OBIETTIVO ▸ Prosegua il brano riportato di seguito sugli italiani e i tedeschi in Germania nel secondo dopoguerra, iniziando subito dopo la sua ultima frase.

TESTO SELEZIONATO ▸
---+---

Tra gli italiani in Germania figuravano tuttavia anche altre tipologie non inquadrabili nella categoria dei trasferimenti coatti: lavoratori emigrati prima dell’inizio della guerra, operai specializzati trasferiti attraverso gli accordi intercorsi tra regime fascista e governo nazista, lavoratori stagionali, studenti, ricercatori, numerosi venditori ambulanti, spesso provenienti dal sud Italia, che sfuggivano ad ogni tipo di controllo.

Tra i tedeschi molti credevano che sarebbe stato più semplice trovare un nuovo lavoro in Italia che nelle semidistrutte città della Germania. Durante i primi anni del dopoguerra non pochi ex soldati ed ufficiali dell’esercito tedesco ricercati per crimini di guerra riuscirono a lasciare l’Europa attraverso l’Italia. In qualche caso la fuga dei criminali di guerra nazisti fu facilitata dall’appoggio di alcuni ambienti vicino al Vaticano.

Alois Hudal

Gli studi di Focardi hanno ricostruito l’attività di protezione e di assistenza che il rettore del Collegio teutonico presso la Chiesa di Santa Maria dell’Anima a Roma, Alois Hudal, svolse fino al 1948 non solo nei confronti dei profughi austriaci e tedeschi in Italia, ma anche in favore di nazisti ricercati per crimini di guerra.

Il governo italiano attraverso il ministero degli Esteri colse l’occasione dell’invio in Germania degli ufficiali per le operazioni di rimpatrio per richiedere ai propri militari dei rapporti periodici che avessero per oggetto il quadro completo delle zone tedesche occupate, riservando particolare attenzione agli aspetti economici e sociali. La richiesta era dettata dalla necessità di reperire informazioni sull’effettiva condizione dell’apparato industriale e della società tedesca al termine della guerra.

Uno dei primi notiziari è datato 25 ottobre 1945 e risulta firmato dal colonnello Attilio Bruno, che nel marzo 1946 subentrò, in qualità di ufficiale più anziano, all’ufficiale Rinaldo Fiore Vernazza rientrato in Italia.

Il rapporto del colonnello Bruno recepiva la richiesta del governo italiano ed infatti illustrava in due lunghi paragrafi quale fosse la situazione politica ed economica della Germania nella zona inglese e nella zona americana, lì dove era accreditato.

Per quanto riguardava il contesto politico il colonnello Bruno comunicava che fra il mese di agosto ed il mese di settembre 1945 prima gli Stati Uniti e poi la Gran Bretagna avevano autorizzato nelle proprie rispettive zone, sotto la stretta sorveglianza alleata e con il divieto di intrattenere relazioni politiche con l’estero, la ricostituzione dei partiti politici tedeschi, fatta eccezione per il partito nazista. Molto rigida risultava la divisione fra le diverse zone di occupazione:

«Inoltre ogni potenza occupante ha praticamente elevate delle vere e proprie barriere fra zona e zona; barriere che le difficoltà dei trasporti e la mancanza del servizio postale (solo dal I novembre [1945] incomincerà parzialmente a funzionare) accentuano sensibilmente».

---+---

MATERIALE FORNITO ▸
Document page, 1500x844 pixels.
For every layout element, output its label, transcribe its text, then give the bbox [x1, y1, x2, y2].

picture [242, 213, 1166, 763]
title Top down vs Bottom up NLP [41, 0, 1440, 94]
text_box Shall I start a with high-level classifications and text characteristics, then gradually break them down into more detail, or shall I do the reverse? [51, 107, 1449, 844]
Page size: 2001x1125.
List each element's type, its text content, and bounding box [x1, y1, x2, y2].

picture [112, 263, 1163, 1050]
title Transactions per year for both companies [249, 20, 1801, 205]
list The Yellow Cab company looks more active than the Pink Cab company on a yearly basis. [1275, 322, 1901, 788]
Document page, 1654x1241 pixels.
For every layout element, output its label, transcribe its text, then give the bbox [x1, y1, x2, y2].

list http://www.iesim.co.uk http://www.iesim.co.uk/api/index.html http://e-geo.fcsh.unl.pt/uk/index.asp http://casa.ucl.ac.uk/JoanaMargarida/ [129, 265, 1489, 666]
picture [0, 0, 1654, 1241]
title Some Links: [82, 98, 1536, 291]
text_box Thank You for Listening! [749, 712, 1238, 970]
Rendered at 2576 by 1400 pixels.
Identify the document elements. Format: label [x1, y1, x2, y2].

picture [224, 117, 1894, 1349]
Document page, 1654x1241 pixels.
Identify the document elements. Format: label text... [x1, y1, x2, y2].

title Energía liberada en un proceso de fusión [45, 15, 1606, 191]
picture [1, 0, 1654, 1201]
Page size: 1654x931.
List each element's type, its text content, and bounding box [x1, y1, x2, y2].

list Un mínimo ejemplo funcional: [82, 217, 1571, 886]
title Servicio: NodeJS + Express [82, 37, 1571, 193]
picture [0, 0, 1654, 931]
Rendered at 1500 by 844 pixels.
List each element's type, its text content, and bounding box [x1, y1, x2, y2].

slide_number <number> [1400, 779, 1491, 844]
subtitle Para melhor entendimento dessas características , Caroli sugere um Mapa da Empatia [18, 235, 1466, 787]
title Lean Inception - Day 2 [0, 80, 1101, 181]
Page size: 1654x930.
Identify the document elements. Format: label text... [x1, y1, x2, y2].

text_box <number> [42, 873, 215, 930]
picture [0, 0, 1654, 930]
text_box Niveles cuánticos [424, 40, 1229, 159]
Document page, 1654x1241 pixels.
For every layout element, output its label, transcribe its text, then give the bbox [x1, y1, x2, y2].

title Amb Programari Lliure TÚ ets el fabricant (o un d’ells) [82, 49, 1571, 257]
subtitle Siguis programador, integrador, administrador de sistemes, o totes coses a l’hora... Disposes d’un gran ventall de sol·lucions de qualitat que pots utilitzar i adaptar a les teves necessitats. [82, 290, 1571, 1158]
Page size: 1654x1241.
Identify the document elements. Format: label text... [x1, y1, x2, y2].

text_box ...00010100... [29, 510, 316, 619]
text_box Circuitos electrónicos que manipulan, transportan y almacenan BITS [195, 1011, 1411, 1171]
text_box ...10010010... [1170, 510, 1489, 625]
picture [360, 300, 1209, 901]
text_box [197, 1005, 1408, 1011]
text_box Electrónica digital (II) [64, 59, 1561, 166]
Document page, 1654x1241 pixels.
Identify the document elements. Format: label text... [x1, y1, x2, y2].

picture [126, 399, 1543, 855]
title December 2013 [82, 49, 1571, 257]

---+---

RISULTATO ▸
La situazione complessiva dell’apparato produttivo, secondo le osservazioni del colonnello Bruno, non sembrava interamente disperata:

«[…] Le industrie sono state in gran parte ripristinate; specie la grande industria che, sia perché largamente frazionata, sia perché sistemata in locali sotterranei non ha subito quei gravi danni che si presumevano. La Farben ad esempio come la Mercedes Benz sono in piena attività. Naturalmente i prodotti delle industrie, severamente controllate dalle autorità di occupazione, non vengono immessi sul mercato se non in piccolissime quantità necessarie per la ricostruzione degli edifici, strade, ferrovie, impianti elettrici […]».

Altri notiziari erano dedicati alle modalità di esecuzione del disarmo economico, sottolineando le differenze esistenti fra alleati occidentali da una parte e Unione Sovietica dall’altra:

«Nelle zone occupate dagli anglo-franco-americani il disarmo economico della Germania è condotto con criterio sensibilmente diverso da quello adottato nella zona russa. Mentre in detta zona il disarmo economico viene attuato trasportando materialmente in Russia gli impianti industriali tedeschi e molti dei mezzi di comunicazione, nella zona anglo-franco-americana sono esclusivamente i prodotti delle industrie germaniche che vengono sottratti o limitati. Le industrie e gli impianti in genere vengono anzi notevolmente incrementati per consentire una più larga disponibilità di manufatti o di prodotti estrattivi da incamerare in conto riparazioni».

Nell’immediato dopoguerra Palazzo Chigi temette che le asportazioni dei macchinari industriali si rivelassero ingenti e che ciò potesse compromettere la futura ripresa degli scambi economici fra Italia e Germania. È importante sottolineare che tra le motivazioni alla base delle preoccupazioni italiane sulle operazioni di smontaggio compiute dagli alleati c’era anche la volontà di difendere l’integrità degli impianti industriali situati in Germania ma di proprietà italiana.

Non si trattava in questo caso dei macchinari e delle attrezzature prelevate con la forza dai tedeschi tra il 1943 e il 1945 dalle industrie dell’Italia centro-settentrionale, ma di imprenditori italiani proprietari di fabbriche che si trovavano all’interno del territorio tedesco occupato. Il numero degli industriali italiani che si rivolse al ministero degli Esteri per ottenere la protezione dei propri interessi in Germania non era quantitativamente rilevante, ma i mezzi finanziari e le conoscenze a disposizione di questi gruppi resero le richieste qualitativamente importanti e fino al 1948 la Direzione affari economici costituì un apposito ufficio incaricato di seguire i diversi casi.

I rapporti provenienti dalla missione rimpatri dimostravano la volontà degli anglo-americani di non intaccare il potenziale economico-industriale della Germania in vista di una ricostruzione politico-economica dei territori tedeschi. Questi dati relativi ai non irrimediabili danni subiti dall’industria tedesca sono stati spesso opportunamente rilevati dalla storiografia, anche perché nettamente in contrasto con altri aspetti sociali che in quei mesi catturavano l’attenzione di ogni osservatore straniero in Germania: gli enormi danni subiti dagli edifici civili.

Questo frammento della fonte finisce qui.